* **WHAT THIS TASK INVOLVES**: Report only the number of lines in this material that include "Post".

* **RECORDS FOR THIS TASK**:
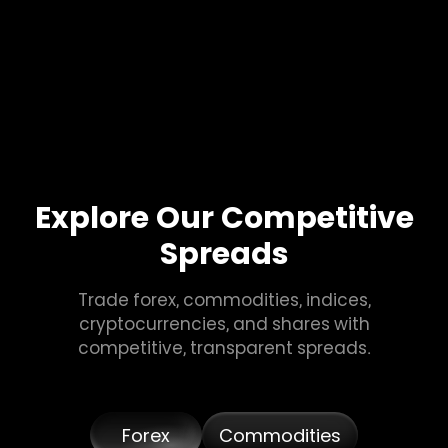
Explore Our Competitive
Spreads
Trade forex, commodities, indices,
cryptocurrencies, and shares with
competitive, transparent spreads.
Forex
Commodities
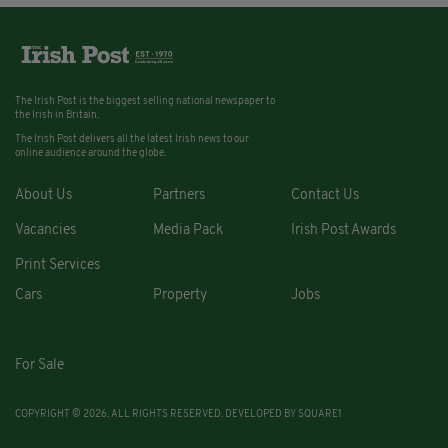
The Irish Post is the biggest selling national newspaper to
the Irish in Britain.
The Irish Post delivers all the latest Irish news to our
online audience around the globe.
About Us
Partners
Contact Us
Vacancies
Media Pack
Irish Post Awards
Print Services
Cars
Property
Jobs
For Sale
COPYRIGHT © 2026. ALL RIGHTS RESERVED. DEVELOPED BY
SQUARE1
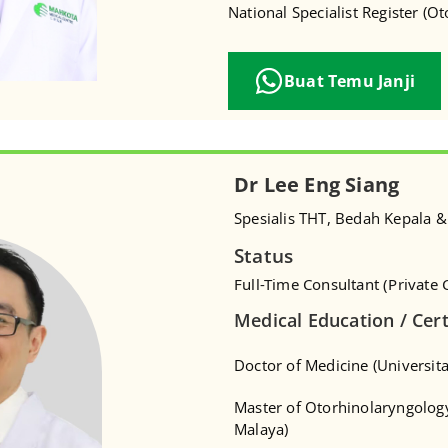
National Specialist Register (O
Buat Temu Janji
Dr Lee Eng Siang
Spesialis THT, Bedah Kepala &
Status
Full-Time Consultant (Private C
Medical Education / Cert
Doctor of Medicine (Universita
Master of Otorhinolaryngology
Malaya)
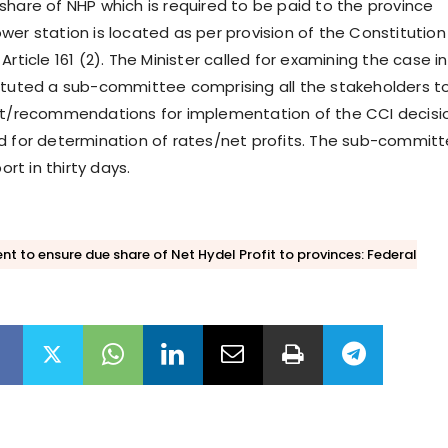
share of NHP which is required to be paid to the province
wer station is located as per provision of the Constitution
Article 161 (2). The Minister called for examining the case in
ituted a sub-committee comprising all the stakeholders t
ort/recommendations for implementation of the CCI decisi
d for determination of rates/net profits. The sub-commit
port in thirty days.
t to ensure due share of Net Hydel Profit to provinces: Federal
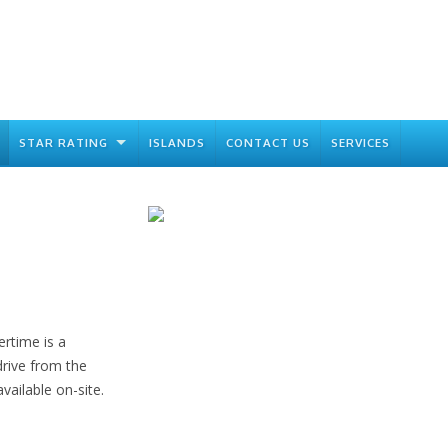
STAR RATING
ISLANDS
CONTACT US
SERVICES
rtime is a
drive from the
vailable on-site.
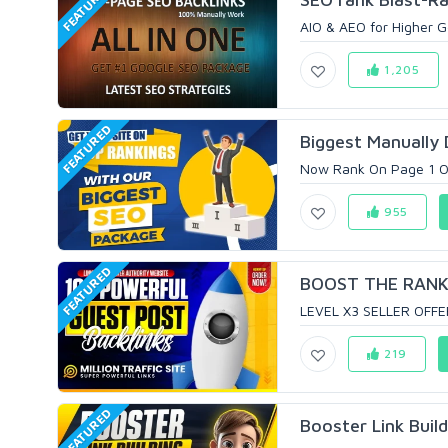
FEATURED
AIO & AEO for Higher Go
1,205
FEATURED
Biggest Manually 
Now Rank On Page 1 Of G
955
FEATURED
BOOST THE RANKI
LEVEL X3 SELLER OFFER
219
FEATURED
Booster Link Buil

* **RESULT OF THE TASK**: 3